Lors du compte rendu des activités trimestrielles de la police nationale, qui s’est déroulé à Conakry ce vendredi, le directeur général de la police nationale, Gal Ansoumane Camara alias Baffoé, a menacé ceux qui violent le couvre-feu.

Interpellé sur la question par les journalistes, l’officier a expliqué qu’avant, « on avait dit qu’on prenait le propriétaire de la boîte [de nuit], on vidait les clients. Maintenant là, si on trouve 200 clients, le camion de la CMIS est là, on les embarque. D’ici le matin, les PV sont faits, ils sont différés directement. Vous vous imaginez sur 53 personnes qui ont été arrêtées, notamment au bar Castel, qui est à la Belle vue, 30 personnes ont été contrôlées positives. Ces 30 là, elles ont dansé avec combien de personnes ? Quand elles ont quitté la boîte, elles sont allées en famille, elles se sont frottées à combien de personnes ? Il y a eu combien de contacts qu’elles ont eus ? Ça va s’élargir à combien ? C’est pour cela les gens doivent être conscients. Ce n’est même pas un problème politique. Ce n’est pas un problème de sécurité. C’est un problème de vie de soi-même ».

-- Travail à faire --
1. Sous quel surnom le bloc de texte présente-t-il le directeur général de la police nationale ?
2. Traduisez en anglais la phrase suivante du bloc de texte : « Ce n’est même pas un problème politique. »

-- Données fournies --
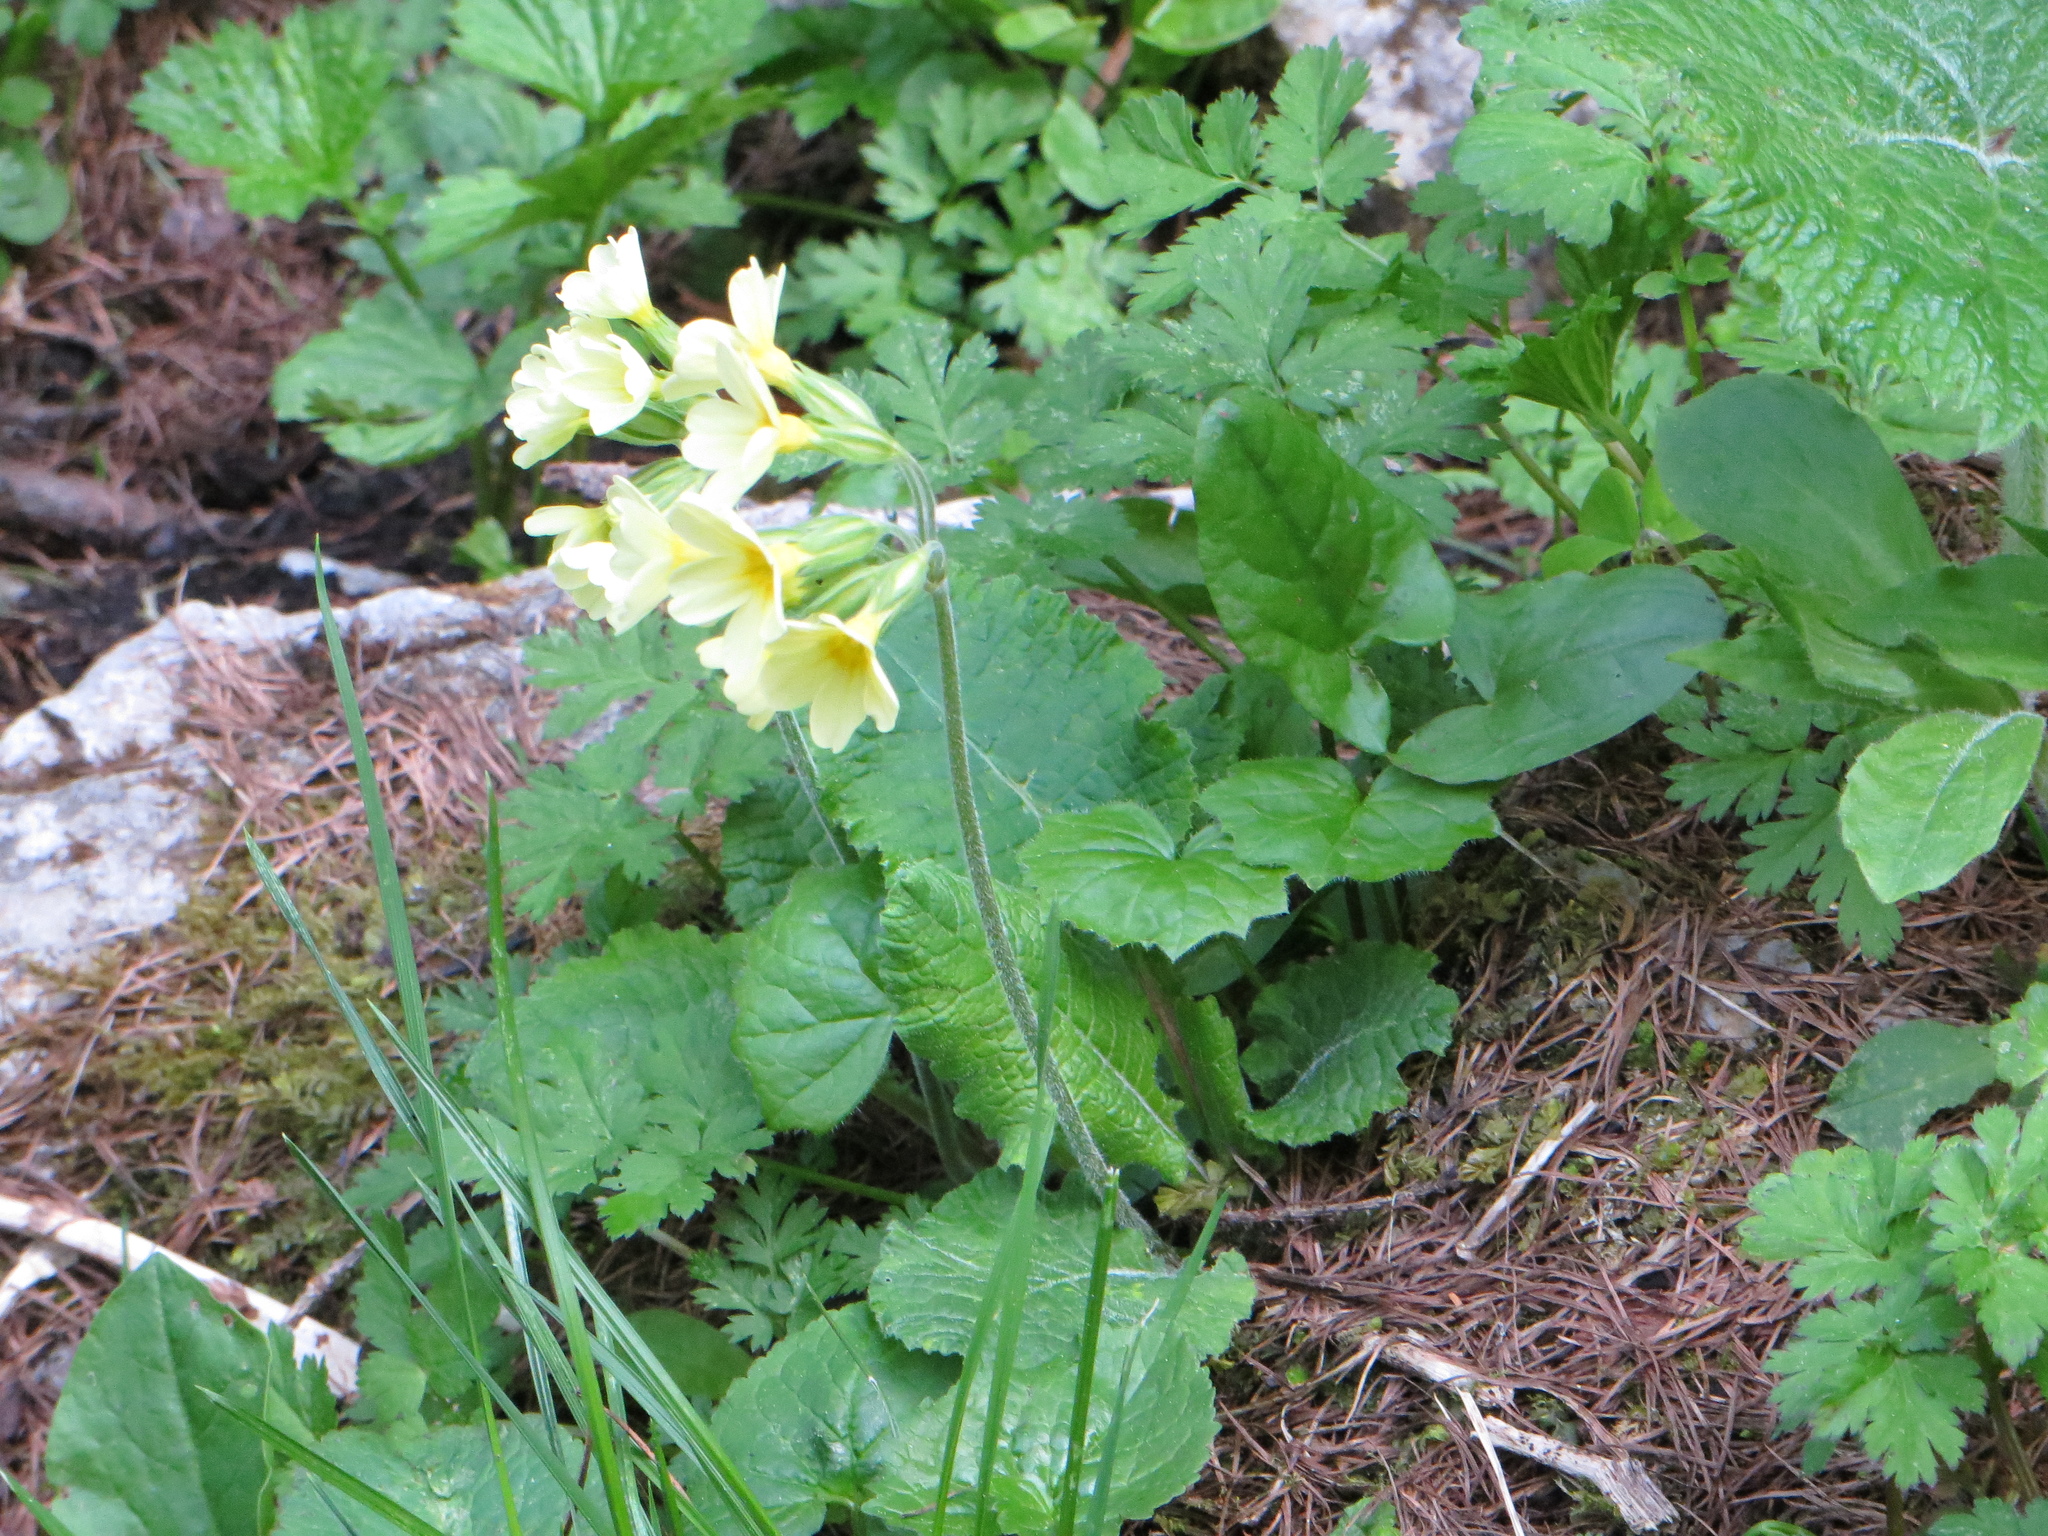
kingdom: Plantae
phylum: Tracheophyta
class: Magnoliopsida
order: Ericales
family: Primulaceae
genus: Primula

-- Ensemble des réponses --
1. Baffoé.

2. It is not even a political problem.